Which would help you improve the most – working on your weaknesses, or working on your strengths? A worldwide Gallop poll found that the majority of people (59% USA, 62% UK, 76% China) felt that focusing on weaknesses was the best way to improve (Hodges and Clifton, 2004). But are they right?
If you recall from a previous newsletter on attributional style, what you focus on and what you think about colours your mood and confidence. Focus on your weaknesses and failures, and you will descend the sunken steps of despair. Instead, you might consider focusing on your strengths; focusing on what you already do well. In fact, research that was stimulated by the Gallop poll’s original finding showed that there are positives to focusing on strengths.
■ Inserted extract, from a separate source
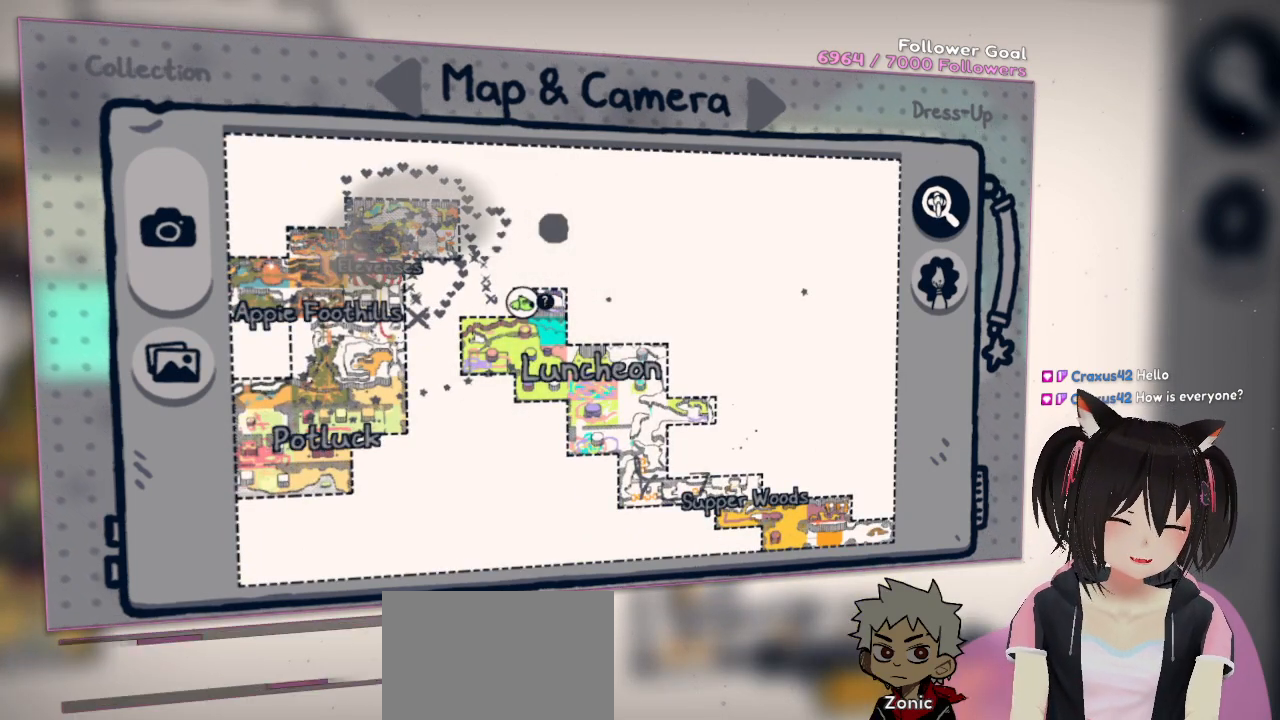
{"buttons": [], "left_stick": "center", "right_stick": "center", "events": []}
Even though people thought that they should focus on weaknesses, when they tried focusing on strengths instead – 59% said using strengths helped them make better life choices, 60% were more productive and 63% had greater self-confidence. So it seems that developing strengths builds resilience.
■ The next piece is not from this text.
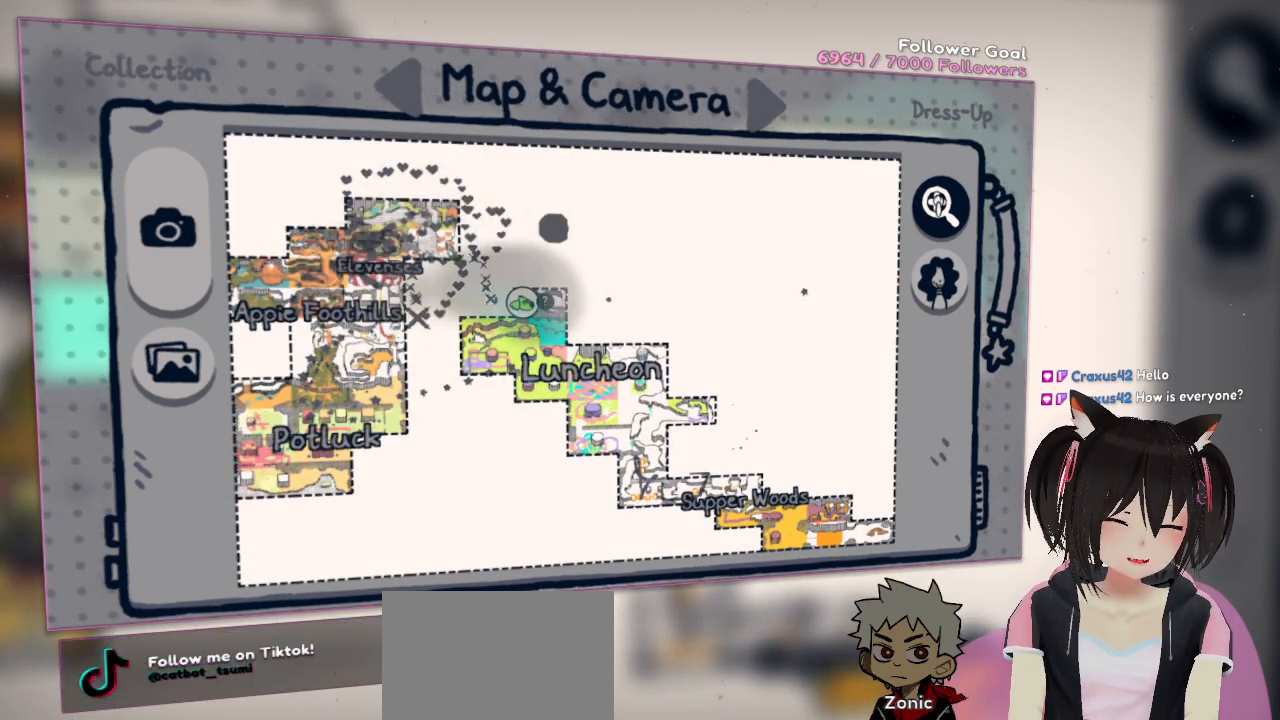
{"buttons": ["A"], "left_stick": "center", "right_stick": "center", "events": [[400, "A", "down"]]}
But what are ‘strengths?’ And how does one develop them?
One way to identify strengths is to pause occasionally across your working week and consider what you are doing, whether you are enjoying it and whether you feel you are doing well. List what, where, who, when, why. Split into ‘like’ and ‘loath’. These will likely map onto Strengths and Weaknesses. In essence, you should feel invigorated when you engage strengths and drained when employing weaknesses. Likewise, you look forward to employing strengths.
From an academic perspective, there’s a movement in psychology to categorise trait-like Strengths across the population. So, just as we have a ‘personality’ we also have ‘strengths.’ We were probably born with a predisposition for them and then developed them through learning and experience across our formative years. Some examples of strengths: creativity, curiosity, bravery, humour, leadership, kindness, judgement, teamwork, self-regulation.
A couple of different research groups have created their own lists and are actively researching them – one is Gallop and the other is VIA (values in action). For our purposes, they are much of a muchness. And you can fill in online questionnaires to discover what your own strengths are. (Interestingly, when I filled in the via questionnaire there were some surprises in my top strengths. Was I really ‘good’ at that? But when I tried employing the strengths that I hadn’t immediately recognised I actually found it to be quite empowering!)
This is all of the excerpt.